What is clear is that demand for cheap chicken is likely to continue to rise.”You can usually see a shift from red meat to chicken at a time when incomes are lower,” said Harry Dee, a poultry analyst at research firm IBISWorld. The Food and Agriculture Organization of the United Nations also plans to Poultry production will grow by 17% over the next decade – more than any other source of meat. However, how much of that will be driven by chicken nuggets is unclear. Lusk noted that ground chicken products represent a relatively small share of the overall meat market. Stuffing ground chicken with bones might make things more efficient, but it won’t upend the industry’s way of producing meat. It’s also unclear how much of an environmental impact it will have, since most of the chicken bones aren’t wasted in the first place.

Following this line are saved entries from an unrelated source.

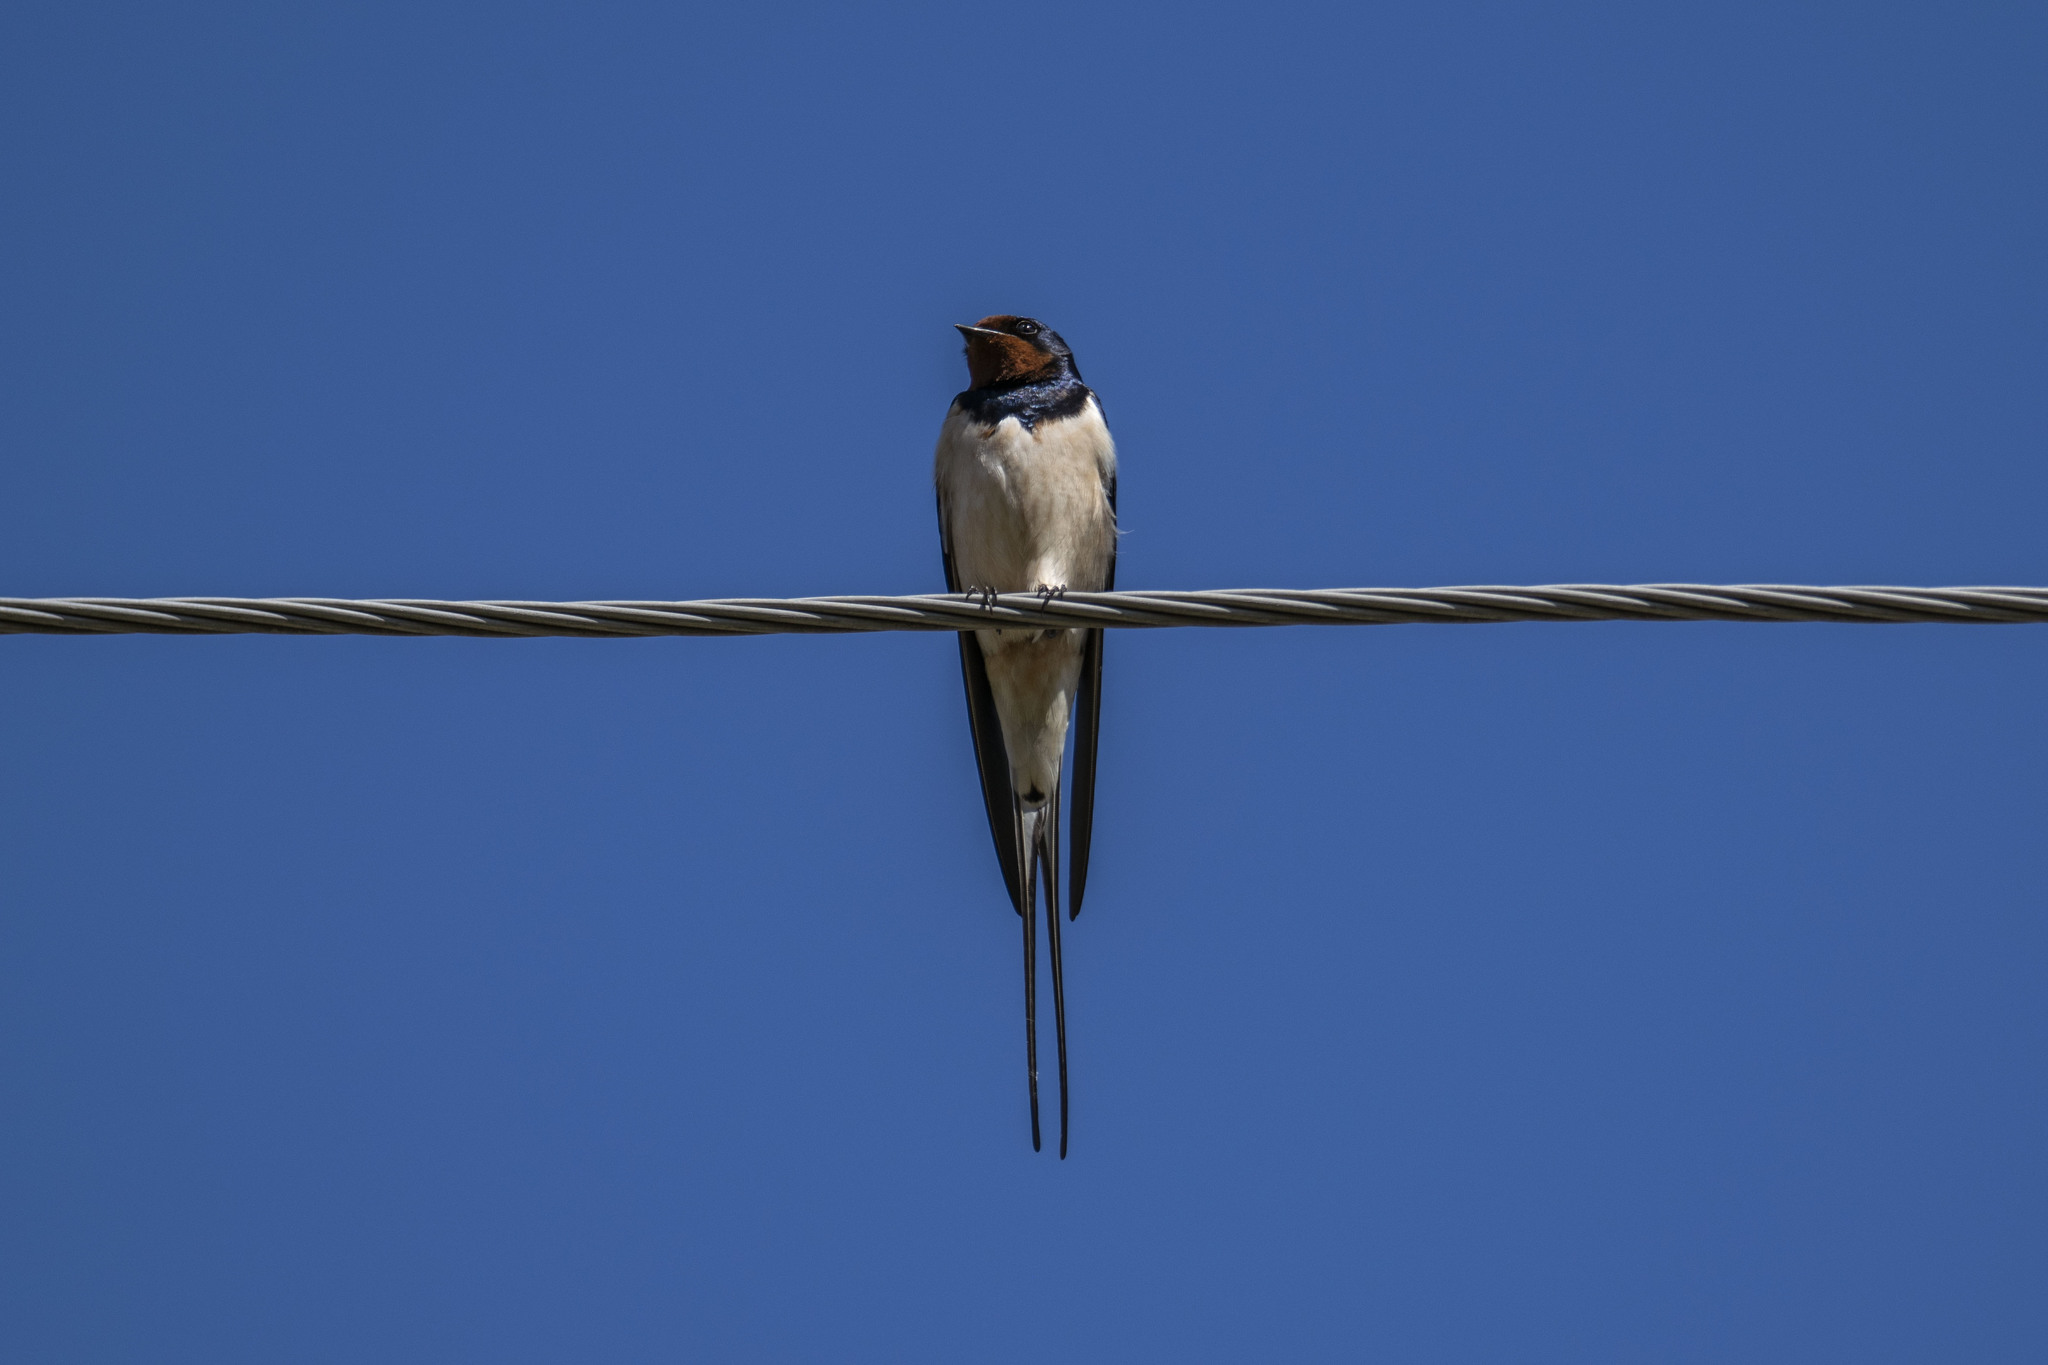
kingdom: Animalia
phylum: Chordata
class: Aves
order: Passeriformes
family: Hirundinidae
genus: Hirundo
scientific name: Hirundo rustica
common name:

However, Koskinen is confident that the first products containing his bone-and-chicken mix will reach consumers in 2023. “The interest in the meat industry has literally exceeded all our expectations,” he said. Currently, SuperGround only produces small batches of chicken — 20 or 40 pounds at a time — but its production facility has the capacity to produce more than 400,000 pounds of chicken annually. Now it just needs to find enough people to eat it.
Update May 30, 2022 8:00AM ET: The IFFA show location has been corrected from Berlin to Frankfurt.